Tricuspid atresia is a congenital condition who’s cause isn’t well understood, and is not as common as the other heart defects that obstruct or decrease pulmonary blood flow.
And, if there’s no alternate route to direct the blood flow, there would be virtually no blood in the right ventricle available to be pumped to the lungs for oxygenation.
Luckily, additional defects that present with this disorder; an ASD, patent foramen ovale, or PFO, and a VSD; provide a substitute route for the blood that would otherwise be trapped on the right side.

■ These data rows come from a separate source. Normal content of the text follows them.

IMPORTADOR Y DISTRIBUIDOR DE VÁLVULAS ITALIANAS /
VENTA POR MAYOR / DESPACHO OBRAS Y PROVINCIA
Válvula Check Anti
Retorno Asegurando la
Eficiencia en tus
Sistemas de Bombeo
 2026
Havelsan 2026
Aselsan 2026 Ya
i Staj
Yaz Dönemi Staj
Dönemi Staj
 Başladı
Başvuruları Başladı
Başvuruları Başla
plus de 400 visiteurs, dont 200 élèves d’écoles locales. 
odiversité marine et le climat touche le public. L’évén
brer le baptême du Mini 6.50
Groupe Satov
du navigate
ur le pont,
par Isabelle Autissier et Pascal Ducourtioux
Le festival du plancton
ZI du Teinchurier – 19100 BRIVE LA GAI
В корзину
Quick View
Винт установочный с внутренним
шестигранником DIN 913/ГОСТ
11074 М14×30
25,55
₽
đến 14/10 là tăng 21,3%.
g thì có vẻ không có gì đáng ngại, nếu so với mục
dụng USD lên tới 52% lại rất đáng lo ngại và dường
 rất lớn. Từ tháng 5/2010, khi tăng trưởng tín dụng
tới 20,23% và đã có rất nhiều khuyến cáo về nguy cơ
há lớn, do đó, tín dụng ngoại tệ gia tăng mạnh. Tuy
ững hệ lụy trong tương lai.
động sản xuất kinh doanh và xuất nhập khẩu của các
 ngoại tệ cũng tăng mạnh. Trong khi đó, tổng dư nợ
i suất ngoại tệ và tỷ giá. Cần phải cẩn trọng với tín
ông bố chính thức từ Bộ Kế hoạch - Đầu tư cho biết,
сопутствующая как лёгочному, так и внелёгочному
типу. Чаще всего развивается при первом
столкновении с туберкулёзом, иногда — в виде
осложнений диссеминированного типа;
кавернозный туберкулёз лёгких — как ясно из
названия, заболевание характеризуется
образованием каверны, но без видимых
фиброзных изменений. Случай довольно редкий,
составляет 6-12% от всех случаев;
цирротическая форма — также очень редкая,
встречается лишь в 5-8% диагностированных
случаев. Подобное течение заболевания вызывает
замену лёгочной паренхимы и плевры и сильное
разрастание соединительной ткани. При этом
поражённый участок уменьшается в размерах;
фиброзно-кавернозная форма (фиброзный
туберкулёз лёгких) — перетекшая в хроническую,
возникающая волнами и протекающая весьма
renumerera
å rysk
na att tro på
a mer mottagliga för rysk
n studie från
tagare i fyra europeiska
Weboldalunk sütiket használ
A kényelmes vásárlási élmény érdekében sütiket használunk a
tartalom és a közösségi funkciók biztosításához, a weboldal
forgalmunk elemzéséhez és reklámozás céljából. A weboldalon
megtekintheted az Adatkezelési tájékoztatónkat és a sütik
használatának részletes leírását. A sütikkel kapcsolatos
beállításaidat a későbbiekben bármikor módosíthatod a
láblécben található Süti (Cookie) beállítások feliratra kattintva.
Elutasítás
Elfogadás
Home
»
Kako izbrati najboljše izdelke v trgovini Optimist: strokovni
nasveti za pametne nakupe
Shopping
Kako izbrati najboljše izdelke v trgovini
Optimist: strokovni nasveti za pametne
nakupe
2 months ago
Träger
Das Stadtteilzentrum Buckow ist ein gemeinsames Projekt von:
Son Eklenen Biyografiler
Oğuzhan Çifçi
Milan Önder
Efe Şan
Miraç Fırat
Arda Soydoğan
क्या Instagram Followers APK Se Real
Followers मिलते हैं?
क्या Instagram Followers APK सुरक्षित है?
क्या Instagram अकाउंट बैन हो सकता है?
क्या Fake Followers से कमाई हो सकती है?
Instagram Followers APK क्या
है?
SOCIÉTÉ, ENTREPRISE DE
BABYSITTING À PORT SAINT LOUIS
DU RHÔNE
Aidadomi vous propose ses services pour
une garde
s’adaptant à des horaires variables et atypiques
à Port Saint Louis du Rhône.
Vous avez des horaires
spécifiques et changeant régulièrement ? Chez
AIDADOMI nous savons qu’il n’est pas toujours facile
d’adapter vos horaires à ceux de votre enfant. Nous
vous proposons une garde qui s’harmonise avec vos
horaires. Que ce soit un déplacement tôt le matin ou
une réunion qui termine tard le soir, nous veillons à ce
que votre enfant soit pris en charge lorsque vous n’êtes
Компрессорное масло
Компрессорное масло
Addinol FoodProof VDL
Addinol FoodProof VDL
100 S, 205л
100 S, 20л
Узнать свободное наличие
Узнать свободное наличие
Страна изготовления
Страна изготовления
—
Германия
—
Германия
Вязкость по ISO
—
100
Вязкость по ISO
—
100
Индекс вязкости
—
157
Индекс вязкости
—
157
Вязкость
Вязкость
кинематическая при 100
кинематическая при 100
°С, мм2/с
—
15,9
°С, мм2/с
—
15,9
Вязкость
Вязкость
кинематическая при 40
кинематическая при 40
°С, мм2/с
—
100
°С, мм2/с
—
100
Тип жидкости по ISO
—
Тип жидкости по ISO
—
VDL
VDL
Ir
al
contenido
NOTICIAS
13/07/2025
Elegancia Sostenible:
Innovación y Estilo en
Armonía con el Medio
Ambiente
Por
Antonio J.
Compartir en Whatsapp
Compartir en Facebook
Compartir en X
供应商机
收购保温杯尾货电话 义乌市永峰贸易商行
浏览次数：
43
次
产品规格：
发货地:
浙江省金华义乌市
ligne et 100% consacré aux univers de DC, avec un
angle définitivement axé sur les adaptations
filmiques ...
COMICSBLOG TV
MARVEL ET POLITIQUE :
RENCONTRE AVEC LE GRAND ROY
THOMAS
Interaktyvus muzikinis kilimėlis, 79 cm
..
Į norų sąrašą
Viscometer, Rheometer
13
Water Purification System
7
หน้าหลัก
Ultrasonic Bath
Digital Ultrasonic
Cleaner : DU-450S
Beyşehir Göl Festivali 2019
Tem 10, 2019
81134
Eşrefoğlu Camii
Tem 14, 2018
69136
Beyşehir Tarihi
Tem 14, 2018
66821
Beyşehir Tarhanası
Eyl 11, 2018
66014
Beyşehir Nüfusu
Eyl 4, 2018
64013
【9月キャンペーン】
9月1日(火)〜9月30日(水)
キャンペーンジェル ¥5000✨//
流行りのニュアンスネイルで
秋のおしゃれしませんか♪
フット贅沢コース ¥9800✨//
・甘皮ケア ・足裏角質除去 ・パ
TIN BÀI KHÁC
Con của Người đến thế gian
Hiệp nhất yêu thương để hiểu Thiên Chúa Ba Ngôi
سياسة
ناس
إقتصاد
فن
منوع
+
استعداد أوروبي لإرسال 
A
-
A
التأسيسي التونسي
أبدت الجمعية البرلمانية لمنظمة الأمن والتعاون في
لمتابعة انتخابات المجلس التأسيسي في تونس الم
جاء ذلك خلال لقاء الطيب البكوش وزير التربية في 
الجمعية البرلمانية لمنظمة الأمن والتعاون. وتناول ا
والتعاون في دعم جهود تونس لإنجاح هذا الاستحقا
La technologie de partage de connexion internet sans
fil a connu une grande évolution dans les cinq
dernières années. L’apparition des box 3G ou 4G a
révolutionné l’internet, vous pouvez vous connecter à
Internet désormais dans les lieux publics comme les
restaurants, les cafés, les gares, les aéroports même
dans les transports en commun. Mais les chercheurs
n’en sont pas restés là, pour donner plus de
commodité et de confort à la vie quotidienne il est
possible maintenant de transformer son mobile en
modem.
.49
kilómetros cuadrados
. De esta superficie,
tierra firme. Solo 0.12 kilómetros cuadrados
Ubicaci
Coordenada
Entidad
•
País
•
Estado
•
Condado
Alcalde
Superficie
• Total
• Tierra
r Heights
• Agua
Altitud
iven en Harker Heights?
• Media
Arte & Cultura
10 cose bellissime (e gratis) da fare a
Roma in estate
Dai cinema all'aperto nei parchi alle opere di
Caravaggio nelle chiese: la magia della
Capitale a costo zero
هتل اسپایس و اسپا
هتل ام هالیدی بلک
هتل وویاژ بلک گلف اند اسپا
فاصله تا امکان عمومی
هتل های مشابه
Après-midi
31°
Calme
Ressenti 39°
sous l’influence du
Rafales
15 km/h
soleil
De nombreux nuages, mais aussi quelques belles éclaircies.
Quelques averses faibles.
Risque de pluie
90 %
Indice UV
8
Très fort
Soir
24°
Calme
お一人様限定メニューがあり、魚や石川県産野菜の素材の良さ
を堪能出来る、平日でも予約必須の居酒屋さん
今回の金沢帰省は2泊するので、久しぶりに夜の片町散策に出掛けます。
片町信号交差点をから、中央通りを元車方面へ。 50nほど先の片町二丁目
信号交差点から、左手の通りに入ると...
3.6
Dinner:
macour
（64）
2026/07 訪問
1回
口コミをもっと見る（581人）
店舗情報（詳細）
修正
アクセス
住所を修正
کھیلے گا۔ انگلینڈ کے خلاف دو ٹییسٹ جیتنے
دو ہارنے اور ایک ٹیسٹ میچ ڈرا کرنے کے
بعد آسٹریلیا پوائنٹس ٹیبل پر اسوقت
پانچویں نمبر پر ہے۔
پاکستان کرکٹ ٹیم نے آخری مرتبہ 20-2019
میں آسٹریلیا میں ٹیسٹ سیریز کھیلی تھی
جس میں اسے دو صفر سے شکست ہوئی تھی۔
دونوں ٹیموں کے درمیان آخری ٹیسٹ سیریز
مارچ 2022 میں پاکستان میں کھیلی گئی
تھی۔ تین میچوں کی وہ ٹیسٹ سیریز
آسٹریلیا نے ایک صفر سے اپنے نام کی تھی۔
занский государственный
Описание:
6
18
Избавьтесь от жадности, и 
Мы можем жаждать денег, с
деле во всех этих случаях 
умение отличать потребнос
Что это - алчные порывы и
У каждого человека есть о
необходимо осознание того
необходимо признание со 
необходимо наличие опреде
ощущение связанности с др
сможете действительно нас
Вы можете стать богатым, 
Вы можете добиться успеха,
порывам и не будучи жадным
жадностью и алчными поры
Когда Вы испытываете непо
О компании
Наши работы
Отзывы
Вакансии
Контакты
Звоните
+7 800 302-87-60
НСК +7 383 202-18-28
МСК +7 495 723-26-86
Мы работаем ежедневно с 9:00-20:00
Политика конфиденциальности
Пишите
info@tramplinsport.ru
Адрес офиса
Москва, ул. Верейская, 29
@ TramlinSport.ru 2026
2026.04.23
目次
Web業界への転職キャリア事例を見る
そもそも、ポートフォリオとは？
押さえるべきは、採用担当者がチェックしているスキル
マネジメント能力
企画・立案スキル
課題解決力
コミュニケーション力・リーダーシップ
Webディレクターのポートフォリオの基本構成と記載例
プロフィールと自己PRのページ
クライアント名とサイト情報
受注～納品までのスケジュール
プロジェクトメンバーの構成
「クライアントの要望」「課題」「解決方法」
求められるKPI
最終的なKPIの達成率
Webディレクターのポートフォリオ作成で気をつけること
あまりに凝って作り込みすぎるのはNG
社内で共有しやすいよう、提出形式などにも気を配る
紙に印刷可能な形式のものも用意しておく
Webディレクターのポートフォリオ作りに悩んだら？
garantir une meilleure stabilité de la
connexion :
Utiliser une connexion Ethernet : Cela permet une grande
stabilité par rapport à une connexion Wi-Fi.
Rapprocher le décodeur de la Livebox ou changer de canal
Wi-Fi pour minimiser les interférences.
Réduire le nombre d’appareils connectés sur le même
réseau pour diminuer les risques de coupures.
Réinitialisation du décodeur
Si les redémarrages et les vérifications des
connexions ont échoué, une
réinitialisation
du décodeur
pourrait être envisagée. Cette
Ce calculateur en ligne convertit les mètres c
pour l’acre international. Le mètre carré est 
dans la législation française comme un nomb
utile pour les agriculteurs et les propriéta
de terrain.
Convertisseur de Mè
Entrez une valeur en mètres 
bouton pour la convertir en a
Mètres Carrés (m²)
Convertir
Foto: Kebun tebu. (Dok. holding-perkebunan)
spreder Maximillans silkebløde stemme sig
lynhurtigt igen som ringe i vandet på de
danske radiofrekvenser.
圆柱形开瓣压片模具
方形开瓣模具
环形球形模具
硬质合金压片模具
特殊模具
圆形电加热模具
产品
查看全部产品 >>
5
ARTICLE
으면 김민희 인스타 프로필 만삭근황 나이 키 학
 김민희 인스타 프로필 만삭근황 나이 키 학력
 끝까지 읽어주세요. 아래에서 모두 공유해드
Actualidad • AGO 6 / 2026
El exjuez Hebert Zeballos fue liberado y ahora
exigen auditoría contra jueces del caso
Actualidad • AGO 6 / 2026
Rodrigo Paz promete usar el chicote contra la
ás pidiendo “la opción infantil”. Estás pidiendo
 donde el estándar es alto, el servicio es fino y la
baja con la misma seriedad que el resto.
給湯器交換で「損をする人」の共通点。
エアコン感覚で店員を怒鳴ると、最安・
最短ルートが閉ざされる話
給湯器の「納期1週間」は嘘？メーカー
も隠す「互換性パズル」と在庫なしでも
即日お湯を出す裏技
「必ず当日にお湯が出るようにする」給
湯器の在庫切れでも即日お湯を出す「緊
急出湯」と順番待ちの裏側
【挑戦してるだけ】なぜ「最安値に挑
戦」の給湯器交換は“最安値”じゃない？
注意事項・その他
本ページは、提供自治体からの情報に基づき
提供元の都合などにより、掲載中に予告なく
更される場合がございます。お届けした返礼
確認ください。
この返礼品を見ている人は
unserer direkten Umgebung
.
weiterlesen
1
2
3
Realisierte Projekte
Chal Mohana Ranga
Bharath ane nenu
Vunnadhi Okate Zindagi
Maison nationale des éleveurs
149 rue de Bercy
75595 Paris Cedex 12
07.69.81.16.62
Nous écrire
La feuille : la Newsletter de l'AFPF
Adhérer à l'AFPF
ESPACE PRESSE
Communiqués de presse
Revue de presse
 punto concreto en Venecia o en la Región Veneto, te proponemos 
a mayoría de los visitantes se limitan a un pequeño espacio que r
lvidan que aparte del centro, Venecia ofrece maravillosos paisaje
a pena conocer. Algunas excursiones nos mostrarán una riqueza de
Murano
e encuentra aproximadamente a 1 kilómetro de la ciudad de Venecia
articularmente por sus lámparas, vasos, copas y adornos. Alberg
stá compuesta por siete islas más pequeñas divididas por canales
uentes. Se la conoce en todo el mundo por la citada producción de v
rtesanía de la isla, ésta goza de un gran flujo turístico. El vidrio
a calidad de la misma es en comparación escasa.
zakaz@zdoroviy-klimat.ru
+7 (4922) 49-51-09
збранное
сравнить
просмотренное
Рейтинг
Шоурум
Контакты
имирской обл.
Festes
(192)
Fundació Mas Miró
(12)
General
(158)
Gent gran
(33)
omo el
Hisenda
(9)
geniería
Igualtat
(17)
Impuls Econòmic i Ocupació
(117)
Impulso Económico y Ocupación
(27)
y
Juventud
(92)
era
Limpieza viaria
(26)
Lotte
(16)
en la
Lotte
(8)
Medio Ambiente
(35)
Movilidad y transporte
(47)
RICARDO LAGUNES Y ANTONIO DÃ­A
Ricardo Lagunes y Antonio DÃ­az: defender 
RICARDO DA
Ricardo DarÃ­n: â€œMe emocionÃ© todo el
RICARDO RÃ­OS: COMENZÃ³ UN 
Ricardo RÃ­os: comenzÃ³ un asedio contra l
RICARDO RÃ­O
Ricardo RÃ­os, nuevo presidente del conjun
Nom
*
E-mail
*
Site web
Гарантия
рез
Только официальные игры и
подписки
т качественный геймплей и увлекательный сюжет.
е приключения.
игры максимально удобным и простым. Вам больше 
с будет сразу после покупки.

So, blood from the right atrium flows through the ASD or PFO to the left atrium, eventually making its way down to the left ventricle then out through the aorta; and blood from the left ventricle flows through the VSD into the right ventricle, eventually making its way through the pulmonary artery then to the lungs.
However, it’s important to note that all of this leads to mixing of poorly oxygenated and highly oxygenated blood.
Cyanosis, tachycardia, heart murmur and dyspnea are the most common early manifestations of tricuspid atresia, often noted at birth; while older children can exhibit signs of chronic hypoxemia, like clubbing of fingers and toes, as a result of long-term desaturated blood circulating in the body.
Though tricuspid atresia can be discovered during a prenatal ultrasound, diagnosis can be made through physical exam and diagnostic tests, like ECGs, echocardiogram, chest x-ray, cardiac catheterization, MRI of the heart and CT of the heart. Once tricuspid atresia is confirmed, treatment is started.
This generally consists of first initiating prostaglandin E1 to the newborn to keep the ductus arteriosus open until surgery can be performed.